For Text Data Quality, Focus on Sources

Originally published December 9, 2009

I asserted in an earlier article that orthodox data-quality standards and approaches don’t apply to text. Text is noisy, full of errors, irregularities, and ambiguity. Sometimes you don’t even know what sources (i.e., datasets) and features (read: variables) matter, much less how content should best be handled (i.e., standardized, cleansed, etc.). Meaning is contextual rather than absolute, which means that source characteristics may affect text data quality and analytical accuracy. There can even be usable information in seeming noise – in misspellings and usage errors – that can be exploited for error detection and correction!

Text sources are many and varied: websites, email and contact-center notes, traditional (edited) media as well as social media and forums, scientific and technical literature , legal documents, warranty and insurance claims, reference materials and reports, and so on. It’s almost self-evident that choice and treatment of sources is critical to text data quality, yet, as of now, there are few standard practices for choosing and working with sources. In contrast with the enterprise data world, where data for analysis has been integrated, cleansed, and harmonized in a data warehouse or via enterprise information integration techniques, I’d call text largely ungovernable and say that there’s little by way of “master data” to manage.

There are, nonetheless, emerging best practices for selection and processing of text sources that can lead to better text data quality. I’ll cover them, informally, and then in the next section, I’ll relay real-world wisdom from a couple of industry authorities.

Text Source Best Practices

Start with basics. Just about every text-analytics effort is front-ended by an information retrieval (IR) step. The digital universe is huge. You need to harvest a working set of documents (of whatever form) for analysis. This may seem obvious, but you need to:
  • Choose the right sources.
The selection process is hugely important as we’ll see from a look in the next section at a system called healthBASE. A corollary principle is:
  • That a source is available doesn’t mean it’s right for the job.
How do you choose, and how do you exclude? Source selection criteria include topicality, focus, currency, and authority and also your processing capabilities and analytics needs. What do I mean by these criteria? Some definitions:
  • Topicality is simply a judgment that the source contains the information you need… and enough of that information to justify mining it.
If you’re looking for consumer sentiment, for instance, don’t search the open Web. Identify forums and blogs with the right focus such as, for travel and restaurants, TripAdvisor, FlyerTalk, Yelp, and Zagat. Focus your source selection. If you’re doing competitive intelligence for burger joints in the mid-Atlantic region, you probably don’t need to look at attitudes toward In-N-Out or Dick’s Drive In.

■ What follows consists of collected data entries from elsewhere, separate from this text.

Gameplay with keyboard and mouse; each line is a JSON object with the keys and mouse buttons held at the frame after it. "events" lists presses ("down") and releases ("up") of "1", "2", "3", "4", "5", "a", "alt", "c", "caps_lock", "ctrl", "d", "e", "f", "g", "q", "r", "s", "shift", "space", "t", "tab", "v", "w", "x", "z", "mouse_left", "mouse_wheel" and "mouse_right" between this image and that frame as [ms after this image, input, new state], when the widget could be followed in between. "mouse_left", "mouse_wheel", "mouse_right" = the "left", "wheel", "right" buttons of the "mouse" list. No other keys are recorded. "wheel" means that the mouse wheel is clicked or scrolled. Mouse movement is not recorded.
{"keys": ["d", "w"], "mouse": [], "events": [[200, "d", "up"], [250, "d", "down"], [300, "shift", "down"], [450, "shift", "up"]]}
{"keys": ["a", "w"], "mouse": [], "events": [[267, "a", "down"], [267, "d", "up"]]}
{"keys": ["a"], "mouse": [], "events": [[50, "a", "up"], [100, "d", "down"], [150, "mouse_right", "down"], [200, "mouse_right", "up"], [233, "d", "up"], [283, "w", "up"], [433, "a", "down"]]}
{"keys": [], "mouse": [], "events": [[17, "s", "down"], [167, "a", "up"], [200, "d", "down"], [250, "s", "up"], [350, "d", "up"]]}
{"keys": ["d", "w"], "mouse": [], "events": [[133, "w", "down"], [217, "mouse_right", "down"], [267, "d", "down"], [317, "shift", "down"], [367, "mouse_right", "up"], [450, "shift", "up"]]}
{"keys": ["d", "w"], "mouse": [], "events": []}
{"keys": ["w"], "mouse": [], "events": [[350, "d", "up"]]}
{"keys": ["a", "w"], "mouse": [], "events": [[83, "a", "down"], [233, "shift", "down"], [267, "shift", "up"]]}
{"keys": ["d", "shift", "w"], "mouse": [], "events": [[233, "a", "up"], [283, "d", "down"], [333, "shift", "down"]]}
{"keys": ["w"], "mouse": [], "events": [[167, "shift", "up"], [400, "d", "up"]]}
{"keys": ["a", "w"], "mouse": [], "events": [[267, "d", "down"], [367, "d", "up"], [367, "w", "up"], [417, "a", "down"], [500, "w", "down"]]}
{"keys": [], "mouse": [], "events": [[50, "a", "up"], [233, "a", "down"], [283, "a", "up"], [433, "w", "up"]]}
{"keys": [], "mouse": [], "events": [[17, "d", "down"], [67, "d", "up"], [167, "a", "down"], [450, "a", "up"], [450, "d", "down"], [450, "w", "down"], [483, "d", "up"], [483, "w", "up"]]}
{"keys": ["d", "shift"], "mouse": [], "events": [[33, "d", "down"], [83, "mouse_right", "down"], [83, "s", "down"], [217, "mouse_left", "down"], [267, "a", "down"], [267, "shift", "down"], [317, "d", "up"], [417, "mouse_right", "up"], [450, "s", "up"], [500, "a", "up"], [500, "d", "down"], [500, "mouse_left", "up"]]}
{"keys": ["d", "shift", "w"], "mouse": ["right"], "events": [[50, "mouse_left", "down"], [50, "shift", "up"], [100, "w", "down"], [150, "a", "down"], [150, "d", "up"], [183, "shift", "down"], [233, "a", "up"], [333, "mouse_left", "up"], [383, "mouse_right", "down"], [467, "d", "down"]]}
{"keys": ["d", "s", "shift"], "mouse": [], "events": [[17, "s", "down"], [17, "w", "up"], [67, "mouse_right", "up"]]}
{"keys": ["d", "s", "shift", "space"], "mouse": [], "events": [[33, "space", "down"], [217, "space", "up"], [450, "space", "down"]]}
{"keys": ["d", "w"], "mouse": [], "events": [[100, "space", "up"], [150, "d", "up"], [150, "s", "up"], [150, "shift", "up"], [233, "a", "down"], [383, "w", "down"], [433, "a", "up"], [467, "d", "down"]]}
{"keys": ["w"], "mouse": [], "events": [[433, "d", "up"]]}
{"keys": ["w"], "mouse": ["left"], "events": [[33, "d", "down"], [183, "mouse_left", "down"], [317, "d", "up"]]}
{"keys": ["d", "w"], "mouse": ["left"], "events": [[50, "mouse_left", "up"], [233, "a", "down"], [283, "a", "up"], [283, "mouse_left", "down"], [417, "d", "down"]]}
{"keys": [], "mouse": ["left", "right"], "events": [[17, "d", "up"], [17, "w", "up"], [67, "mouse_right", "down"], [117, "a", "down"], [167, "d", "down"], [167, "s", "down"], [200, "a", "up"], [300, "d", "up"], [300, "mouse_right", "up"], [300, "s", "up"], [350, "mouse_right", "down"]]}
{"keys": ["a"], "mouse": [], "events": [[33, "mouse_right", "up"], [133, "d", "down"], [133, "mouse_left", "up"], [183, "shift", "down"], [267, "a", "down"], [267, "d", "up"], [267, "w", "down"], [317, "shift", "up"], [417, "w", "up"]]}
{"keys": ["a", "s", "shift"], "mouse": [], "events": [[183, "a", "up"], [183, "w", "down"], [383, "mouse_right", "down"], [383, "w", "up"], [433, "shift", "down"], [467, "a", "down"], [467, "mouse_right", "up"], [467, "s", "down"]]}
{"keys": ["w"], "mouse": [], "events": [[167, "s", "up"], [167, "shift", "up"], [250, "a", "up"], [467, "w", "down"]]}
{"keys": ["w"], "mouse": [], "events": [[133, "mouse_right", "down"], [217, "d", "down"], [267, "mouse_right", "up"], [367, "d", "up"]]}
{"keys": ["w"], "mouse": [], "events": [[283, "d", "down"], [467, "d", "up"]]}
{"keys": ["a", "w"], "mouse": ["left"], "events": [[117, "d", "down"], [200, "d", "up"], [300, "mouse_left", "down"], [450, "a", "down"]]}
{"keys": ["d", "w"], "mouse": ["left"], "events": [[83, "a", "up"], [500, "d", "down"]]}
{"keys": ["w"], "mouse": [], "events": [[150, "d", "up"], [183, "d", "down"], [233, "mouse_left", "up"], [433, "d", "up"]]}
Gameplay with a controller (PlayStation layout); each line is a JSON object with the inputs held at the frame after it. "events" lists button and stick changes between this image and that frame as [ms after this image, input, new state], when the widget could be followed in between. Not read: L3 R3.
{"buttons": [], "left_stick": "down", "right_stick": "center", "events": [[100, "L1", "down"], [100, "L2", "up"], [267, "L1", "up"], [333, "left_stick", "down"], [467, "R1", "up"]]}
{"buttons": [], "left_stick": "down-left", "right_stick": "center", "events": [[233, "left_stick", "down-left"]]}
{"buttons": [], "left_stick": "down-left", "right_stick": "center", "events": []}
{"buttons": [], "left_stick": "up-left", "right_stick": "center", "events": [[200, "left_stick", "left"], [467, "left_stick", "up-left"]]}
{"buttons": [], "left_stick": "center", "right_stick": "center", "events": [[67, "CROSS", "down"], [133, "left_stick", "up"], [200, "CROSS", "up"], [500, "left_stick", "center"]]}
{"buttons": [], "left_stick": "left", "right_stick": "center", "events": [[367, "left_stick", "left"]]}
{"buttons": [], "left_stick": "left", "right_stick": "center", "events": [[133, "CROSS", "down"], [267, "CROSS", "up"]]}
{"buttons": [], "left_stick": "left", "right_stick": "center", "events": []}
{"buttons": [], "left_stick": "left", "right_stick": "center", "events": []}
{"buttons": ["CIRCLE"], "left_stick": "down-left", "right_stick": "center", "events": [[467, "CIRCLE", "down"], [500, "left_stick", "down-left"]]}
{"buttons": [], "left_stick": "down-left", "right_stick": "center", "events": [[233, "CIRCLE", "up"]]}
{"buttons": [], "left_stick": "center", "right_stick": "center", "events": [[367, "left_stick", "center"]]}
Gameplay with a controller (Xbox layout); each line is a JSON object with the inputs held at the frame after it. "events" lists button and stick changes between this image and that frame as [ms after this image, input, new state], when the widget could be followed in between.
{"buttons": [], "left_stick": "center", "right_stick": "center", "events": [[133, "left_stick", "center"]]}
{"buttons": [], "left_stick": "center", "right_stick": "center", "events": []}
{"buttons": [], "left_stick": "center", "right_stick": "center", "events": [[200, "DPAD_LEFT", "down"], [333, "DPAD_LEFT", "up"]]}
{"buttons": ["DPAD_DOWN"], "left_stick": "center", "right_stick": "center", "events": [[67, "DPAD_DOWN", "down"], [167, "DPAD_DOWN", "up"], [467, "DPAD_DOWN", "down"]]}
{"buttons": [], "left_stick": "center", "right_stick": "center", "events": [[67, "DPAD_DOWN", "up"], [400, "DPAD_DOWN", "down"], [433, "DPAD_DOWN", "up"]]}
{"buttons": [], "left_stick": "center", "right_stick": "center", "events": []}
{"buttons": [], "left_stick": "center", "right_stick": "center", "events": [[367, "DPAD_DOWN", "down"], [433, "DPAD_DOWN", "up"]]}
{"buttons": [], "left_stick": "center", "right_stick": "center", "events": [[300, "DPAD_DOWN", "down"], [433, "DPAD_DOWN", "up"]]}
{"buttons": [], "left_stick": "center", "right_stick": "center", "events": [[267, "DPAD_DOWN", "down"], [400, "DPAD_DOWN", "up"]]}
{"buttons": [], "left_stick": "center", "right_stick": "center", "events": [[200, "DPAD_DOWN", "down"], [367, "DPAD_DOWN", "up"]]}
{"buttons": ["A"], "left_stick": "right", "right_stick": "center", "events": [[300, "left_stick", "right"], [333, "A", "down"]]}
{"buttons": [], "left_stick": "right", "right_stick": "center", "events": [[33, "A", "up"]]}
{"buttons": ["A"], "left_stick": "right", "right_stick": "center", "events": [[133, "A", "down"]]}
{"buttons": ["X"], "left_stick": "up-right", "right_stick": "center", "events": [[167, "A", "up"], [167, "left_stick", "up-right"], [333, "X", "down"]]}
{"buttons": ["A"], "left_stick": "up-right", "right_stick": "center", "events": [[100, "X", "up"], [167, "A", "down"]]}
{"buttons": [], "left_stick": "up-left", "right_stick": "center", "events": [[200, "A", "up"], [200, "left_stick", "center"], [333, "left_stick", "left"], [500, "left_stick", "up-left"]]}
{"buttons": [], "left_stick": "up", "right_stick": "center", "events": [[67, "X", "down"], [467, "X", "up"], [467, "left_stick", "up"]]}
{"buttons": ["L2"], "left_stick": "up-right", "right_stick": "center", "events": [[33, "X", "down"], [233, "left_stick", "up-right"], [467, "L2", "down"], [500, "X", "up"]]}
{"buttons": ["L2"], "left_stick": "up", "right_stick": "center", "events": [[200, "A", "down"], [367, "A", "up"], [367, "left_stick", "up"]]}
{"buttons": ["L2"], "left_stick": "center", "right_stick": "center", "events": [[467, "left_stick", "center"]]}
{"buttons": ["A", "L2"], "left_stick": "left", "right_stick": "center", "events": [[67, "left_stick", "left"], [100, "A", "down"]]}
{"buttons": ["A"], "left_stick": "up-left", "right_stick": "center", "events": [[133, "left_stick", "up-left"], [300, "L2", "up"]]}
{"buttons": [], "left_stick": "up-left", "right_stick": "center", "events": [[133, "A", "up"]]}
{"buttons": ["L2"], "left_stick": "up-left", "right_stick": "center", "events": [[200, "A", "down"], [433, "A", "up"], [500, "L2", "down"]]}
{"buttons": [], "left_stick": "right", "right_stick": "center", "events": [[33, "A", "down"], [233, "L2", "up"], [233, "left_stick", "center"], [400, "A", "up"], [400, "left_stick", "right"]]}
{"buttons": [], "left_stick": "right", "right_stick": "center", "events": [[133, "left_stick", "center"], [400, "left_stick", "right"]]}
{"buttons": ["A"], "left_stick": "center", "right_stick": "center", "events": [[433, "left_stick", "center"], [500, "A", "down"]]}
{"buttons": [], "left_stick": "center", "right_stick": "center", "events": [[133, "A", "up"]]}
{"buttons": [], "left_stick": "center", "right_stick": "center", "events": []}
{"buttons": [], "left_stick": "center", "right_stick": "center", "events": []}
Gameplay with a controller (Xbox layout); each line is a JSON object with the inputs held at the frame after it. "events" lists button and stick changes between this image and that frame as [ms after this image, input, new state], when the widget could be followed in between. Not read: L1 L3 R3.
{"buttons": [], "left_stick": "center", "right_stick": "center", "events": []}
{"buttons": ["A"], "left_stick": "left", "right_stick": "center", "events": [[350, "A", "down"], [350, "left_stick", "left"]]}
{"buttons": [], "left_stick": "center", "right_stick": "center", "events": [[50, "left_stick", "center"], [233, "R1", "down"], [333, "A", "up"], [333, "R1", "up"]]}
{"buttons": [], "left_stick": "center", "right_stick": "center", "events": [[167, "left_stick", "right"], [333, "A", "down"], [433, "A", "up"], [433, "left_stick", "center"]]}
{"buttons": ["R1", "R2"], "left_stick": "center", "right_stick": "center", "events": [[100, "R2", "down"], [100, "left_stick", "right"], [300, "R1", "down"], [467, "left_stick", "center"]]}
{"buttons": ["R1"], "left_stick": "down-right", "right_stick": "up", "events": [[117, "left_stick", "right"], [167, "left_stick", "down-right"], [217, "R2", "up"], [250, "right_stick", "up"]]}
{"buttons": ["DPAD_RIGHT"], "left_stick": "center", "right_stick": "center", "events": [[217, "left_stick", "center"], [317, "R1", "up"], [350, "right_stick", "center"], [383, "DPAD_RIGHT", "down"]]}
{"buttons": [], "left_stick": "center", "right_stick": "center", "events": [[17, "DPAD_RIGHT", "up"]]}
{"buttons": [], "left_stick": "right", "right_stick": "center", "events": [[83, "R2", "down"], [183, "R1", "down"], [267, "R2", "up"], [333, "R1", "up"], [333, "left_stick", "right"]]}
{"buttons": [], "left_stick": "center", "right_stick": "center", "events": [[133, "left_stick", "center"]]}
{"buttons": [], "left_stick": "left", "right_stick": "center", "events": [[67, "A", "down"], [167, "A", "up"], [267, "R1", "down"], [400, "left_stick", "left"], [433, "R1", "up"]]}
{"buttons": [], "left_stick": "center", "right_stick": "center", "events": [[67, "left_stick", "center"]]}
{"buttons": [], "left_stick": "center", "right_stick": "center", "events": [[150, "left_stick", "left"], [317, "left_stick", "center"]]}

You might find it advantageous to work with content aggregators, particularly for news and possibly for social-media sources. In addition to harvesting and packaging content, they provide metadata and selection tools that can aid in cutting data volumes down to size. However you assemble content for analysis, focus is important – a high “signal to noise” ratio. (In this instance, by “noise” I mean material that is not topical or somehow else not useful.) Call this concept “information density.”

Continuing with definitions:
  • Currency is the timeliness of information, a measure whether, for a particular task, the information is out of date.

    Responsive brand and reputation management, for instance, require immediate access to Twitter streams, blogs and other social media, and forum postings that are as close to real-time as possible. Items that are even a few hours old may be little more than noise.

  • Authority is the trustworthiness of an information source.

    Formal publications are (typically) authoritative, as are primary materials such as blogs, survey responses, and email messages. Yet email and blog spam, websites that simply aggregate links, non-original reprints of syndicated content, and even text quoted from previous messages in an email or forum thread may be considered non-authoritative content. Don’t rush to filter them however. Information-flow patterns may be useful information for studies of opinion diffusion in social media, for influence analysis, even if the non-original repetitions aren’t germane in getting to authoritative, text-sourced information.

    Do note that authority is not universal, it may be time-linked, and it is not the same as correctness. For example, George W. Bush is an authority on life in the White House during his administration but (as we have seen) not on economics, and despite his presidential authority, his assertions about Iraqi acquisition of uranium were not correct.
Whatever your sources, you’d do well to:
  • Generate and retain provenance metadata, attached to documents and to extracted information, that describes sources.
Regarding processing capabilities: The best of source materials are valueless if you can’t make proper use of them. It’s better to scale back goals than to undertake a project you can’t do well. This principle may mean sampling from sources rather than acquiring and loading a complete document set. It may mean analyzing abstracts rather than full articles. It may mean foregoing sources in a language your software can’t handle.

That natural-language text is chaotic complicates processing. The large volume of attitudinal information out on the Web and the especially complex nature of subjective material further complicate the job. I’ll clarify what I mean by “make proper use of source materials” with rules for, as an example, sentiment analysis done right. You should aim to:
  • Distinguish extracted fact from opinion.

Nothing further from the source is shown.